Fathers, Daughters, and God

A friend of mine wanted to talk to me recently about a friend of his and his concern for her. He mentioned many twisted things this friend does and how she talks to her mother and her mother just doesn’t know how to handle it. I then heard this friend mention that this friend’s father was in jail and had been arrested for abusing the mother. Ah! The light is shed!

I’ve written much about masculinity and the need for men to be good fathers to their sons. I fully believe that. We need men to embody masculinity. Let’s be clear on the other side of the coin though. We need men to be good fathers to their daughters as well for a father needs to show his daughter what masculinity is like, not to emulate it, but because if she plans to marry, he needs to show her the kind of man she needs to marry, but in any relationship with men she’ll have be it friendly or business, he needs to show her what a real man is like and not a fake man.

As for mothers, they need to be good mothers to their sons. In the same way, mothers need to be good representatives of femininity to the young men they raise. Not so that the men will emulate this, but so that they will have a good idea of what they are to look for when they go out to marry. If they don’t marry, it will help them to recognize real women they meet from fake women at least.

Ideally, that is what is supposed to happen. With so many broken homes today, it sadly doesn’t.

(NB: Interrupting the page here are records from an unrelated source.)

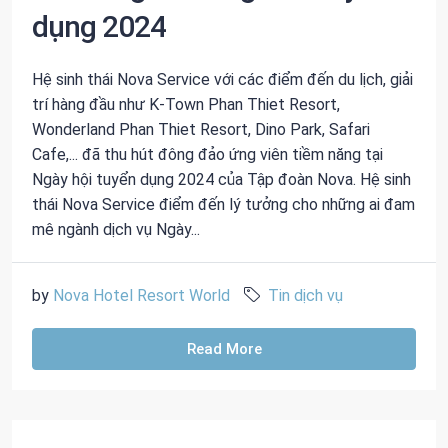
dụng 2024
Hệ sinh thái Nova Service với các điểm đến du lịch, giải
trí hàng đầu như K-Town Phan Thiet Resort,
Wonderland Phan Thiet Resort, Dino Park, Safari
Cafe,... đã thu hút đông đảo ứng viên tiềm năng tại
Ngày hội tuyển dụng 2024 của Tập đoàn Nova. Hệ sinh
thái Nova Service điểm đến lý tưởng cho những ai đam
mê ngành dịch vụ Ngày...
by
Nova Hotel Resort World
Tin dịch vụ
Read More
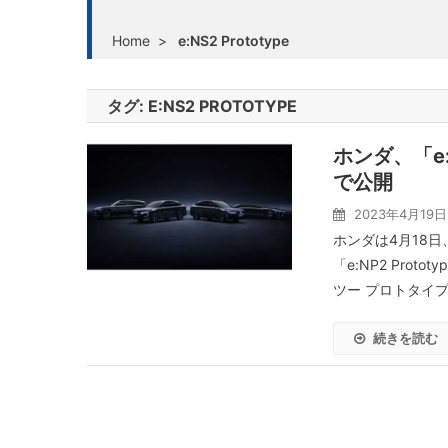
Home
>
e:NS2 Prototype
タグ:
E:NS2 PROTOTYPE
ホンダ、「e
で公開
2023年4月19日
ホンダは4月18日
「e:NP2 Prot
ツー プロトタイプ
続きを読む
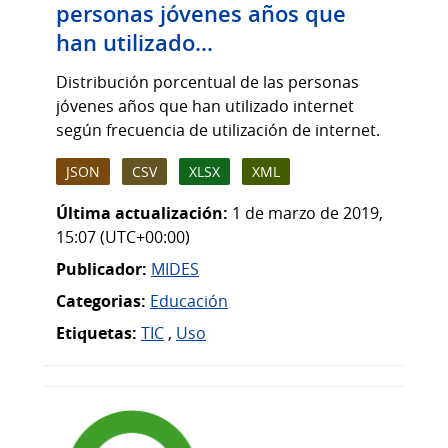
personas jóvenes años que
han utilizado...
Distribución porcentual de las personas
jóvenes años que han utilizado internet
según frecuencia de utilización de internet.
JSON
CSV
XLSX
XML
Última actualización:
1 de marzo de 2019,
15:07 (UTC+00:00)
Publicador:
MIDES
Categorias:
Educación
Etiquetas:
TIC
,
Uso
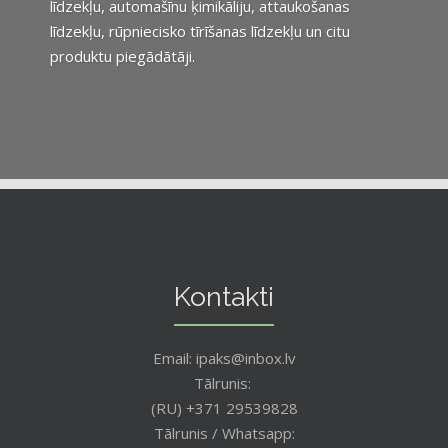
līdzekļu, automašīnu ķimikāliju, attaukošanas
līdzekļu, rūpniecisko tīrīšanas līdzekļu un citu
produktu piegādātāji.
Kontakti
Email: ipaks@inbox.lv
Tālrunis:
(RU) +371 29539828
Tālrunis / Whatsapp:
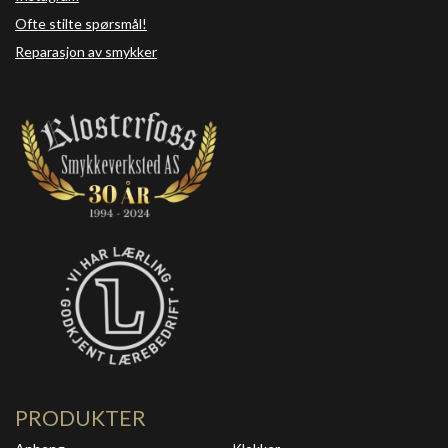
Ofte stilte spørsmål!
Reparasjon av smykker
PRODUKTER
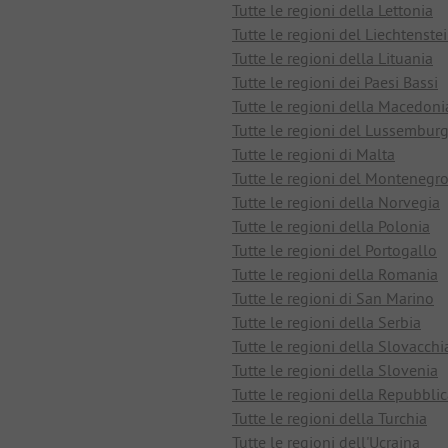
Tutte le regioni della Lettonia
Tutte le regioni del Liechtenste
Tutte le regioni della Lituania
Tutte le regioni dei Paesi Bassi
Tutte le regioni della Macedoni
Tutte le regioni del Lussembur
Tutte le regioni di Malta
Tutte le regioni del Montenegr
Tutte le regioni della Norvegia
Tutte le regioni della Polonia
Tutte le regioni del Portogallo
Tutte le regioni della Romania
Tutte le regioni di San Marino
Tutte le regioni della Serbia
Tutte le regioni della Slovacchi
Tutte le regioni della Slovenia
Tutte le regioni della Repubbli
Tutte le regioni della Turchia
Tutte le regioni dell'Ucraina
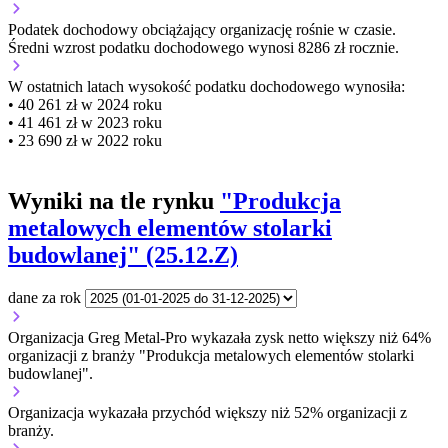
Podatek dochodowy obciążający organizację
rośnie w czasie.
Średni wzrost podatku dochodowego wynosi 8286 zł rocznie.
W ostatnich latach wysokość podatku dochodowego wynosiła:
• 40 261 zł w 2024 roku
• 41 461 zł w 2023 roku
• 23 690 zł w 2022 roku
Wyniki na tle rynku
"Produkcja
metalowych elementów stolarki
budowlanej" (25.12.Z)
dane za rok
Organizacja Greg Metal-Pro wykazała zysk netto większy niż 64%
organizacji z branży "Produkcja metalowych elementów stolarki
budowlanej".
Organizacja wykazała przychód większy niż 52% organizacji z
branży.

This is about daugthers though.

The view that a child will most often push on God sadly is the view they get of their earthly father. I think about this girl and think that what she saw that was supposed to represent God for her was an abuser who walked all over anyone he could, including his wife. I fear a girl like this grows up not only hating God but hating men.

Sadly, I think this girl hates her own femininity as well. Why? Because she’s seen her mother as an example as being beat down relentlessly. The idea of femininity then becomes one that lets itself be downtrodden and used and made weak. It is a doormat example of femininity. I do believe biblically women are to be submissive to their husbands. They are NOT to be doormats though. Men. Your wife is the one you are to walk through the door, not the one you are to walk on to get in the door.

And that means this girl is going to grow up in a universe that seems absurd and meaningless. God is out of the point because obviously a good God would not let Mom be abused by Dad all these years! (Naturally, I’m not of that opinion, but I am speaking from the way I believe this girl is experiencing reality.) There is only one goal to live for then. That is the satisfaction of one’s desires. This can come in many ways. Power, money, sex, etc.

The first thing I would recommend for this girl is a good father she can love and that is what is so important. We men often want sons, but if a daughter comes along, she needs you just as much. You need to be a man and remember, you need to be the man that when she goes off to find a husband, she says “I want a man like Dad.” When she finds God also, she needs to say “Wow. Dad really did reflect God well.”